En collaboration avec une équipe de l'Université de Cadix et des chercheurs du gouvernement régional, un projet pilote a été lancé pour adapter trois petites zones d'un tiers d'hectare de marais salants à ce que León appelle un «jardin marin». 

Ce n’est que 18 mois plus tard, après que les plantes aient produit des graines, que León s’est armé pour le test ultime, a déclaré Juan Martín, directeur environnemental d’Aponiente: "Ángel est venu me voir, avec un ton très sérieux, et m'a dit: «Juan, j'aimerais avoir des grains parce que je n'ai aucune idée de leur goût. Imaginez si cela n’a pas bon goût ». C'est incroyable. Il s'était jeté à l'aveuglette, a investi son propre argent, et il n'avait jamais essayé cette céréale marine."

León a soumis le grain à une batterie de recettes, en le broyant pour en faire de la farine pour le pain et les pâtes et en le trempant dans des saveurs pour imiter les plats de riz classiques espagnols. "C'est intéressant. Lorsque vous le mangez avec la balle, semblable au riz brun, il a un soupçon de mer à la fin », dit León. "Mais sans la coque, vous ne sentez pas la mer." 

Il a constaté que le grain absorbait bien la saveur, prenait deux minutes de plus à cuire que le riz et se ramollissait s'il était trop cuit.

Dans le jardin marin, León et son équipe constataient que la plante était à la hauteur de sa réputation d'architecte des écosystèmes: transformant le marais salé abandonné en un habitat florissant et grouillant de vie, depuis les hippocampes jusqu'aux pétoncles. 

 

L’impact de la plante pourrait aller beaucoup plus loin.

Capable de capter le carbone 35 fois plus rapidement que les forêts tropicales humides et décrit par le WWF comme un «outil incroyable» dans la lutte contre la crise climatique, les herbiers marins absorbent 10% du carbone de l'océan par an alors qu'ils ne couvrent que 0,2% des fonds marins.

Les nouvelles de ce que León et son équipe préparaient ont rapidement commencé à faire des vagues dans le monde entier. 

«Quand j'en ai entendu parler pour la première fois, je me suis dit« Wow, c'est très intéressant »», déclare Robert Orth, professeur au Virginia Institute of Marine Science, qui a passé plus de six décennies à étudier les herbiers, "Je ne connais personne qui ait tenté de faire ce que ce chef a fait." . Selon Orth, les herbiers ont été utilisés comme isolant pour les maisons, les matériaux de toiture et même pour l'emballage des fruits de mer, mais jamais cultivés comme nourriture.

C'est une initiative pleine de défis.
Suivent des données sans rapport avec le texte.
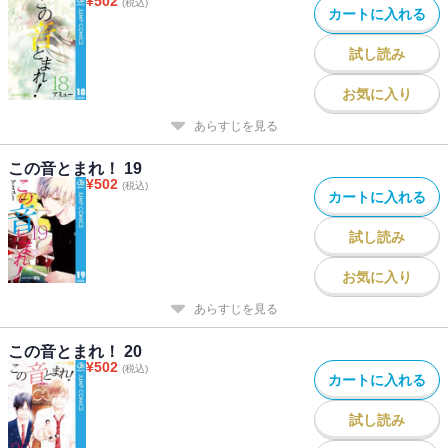
¥
502
(税込)
カートに入れる
試し読み
お気に入り
あらすじを見る
この音とまれ！ 19
¥
502
(税込)
カートに入れる
試し読み
お気に入り
あらすじを見る
この音とまれ！ 20
¥
502
(税込)
カートに入れる
試し読み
Les herbiers marins sauvages meurent à un rythme alarmant au cours des dernières décennies, et peu de chercheurs ont réussi à transplanter et à cultiver des herbiers marins.

Dans le sud de l’Espagne, cependant, le premier jardin marin de l’équipe suggère que les récoltes moyennes potentielles pourraient être d’environ 3,5 tonnes par hectare. Bien que le rendement est d'environ un tiers de ce que l'on pourrait obtenir avec du riz, León souligne le potentiel d'une culture à faible coût et respectueuse de l'environnement.

«Si la nature vous offre 3 500 kg sans rien faire, pas d'antibiotiques, pas d'engrais, juste de l'eau de mer et du mouvement, alors nous avons un projet qui suggère que l'on peut cultiver des céréales marines.» 

Les efforts sont maintenant déployés pour étendre le projet, en adaptant jusqu'à cinq hectares de marais salants en zones de culture de zostères.  Chaque succès est soigneusement suivi, dans l'espoir de mieux comprendre les conditions, de la température de l'eau à la salinité, dont la plante a besoin pour prospérer.

Bien qu'il faudra probablement des années avant que le grain devienne un aliment de base chez Aponiente, la voix de León s'élève avec enthousiasme alors qu'il considère la possibilité de transformation ce de grain minuscule et longtemps négligé de Zostera marina , et sa dépendance uniquement à l'eau de mer pour l'irrigation.  

«En fin de compte, c’est comme tout», dit-il. "Si vous respectez les zones de la mer où ce grain est cultivé, cela garantirait que les humains en prennent soin. Cela signifie que les humains le défendraient."

Lui et son équipe envisagent une portée mondiale pour leur projet, ouvrant la voie aux gens pour exploiter le potentiel de la plante pour stimuler les écosystèmes aquatiques, nourrir les populations et lutter contre la crise climatique. «Nous avons ouvert une fenêtre», dit León. "Je pense que c'est une nouvelle façon de se nourrir.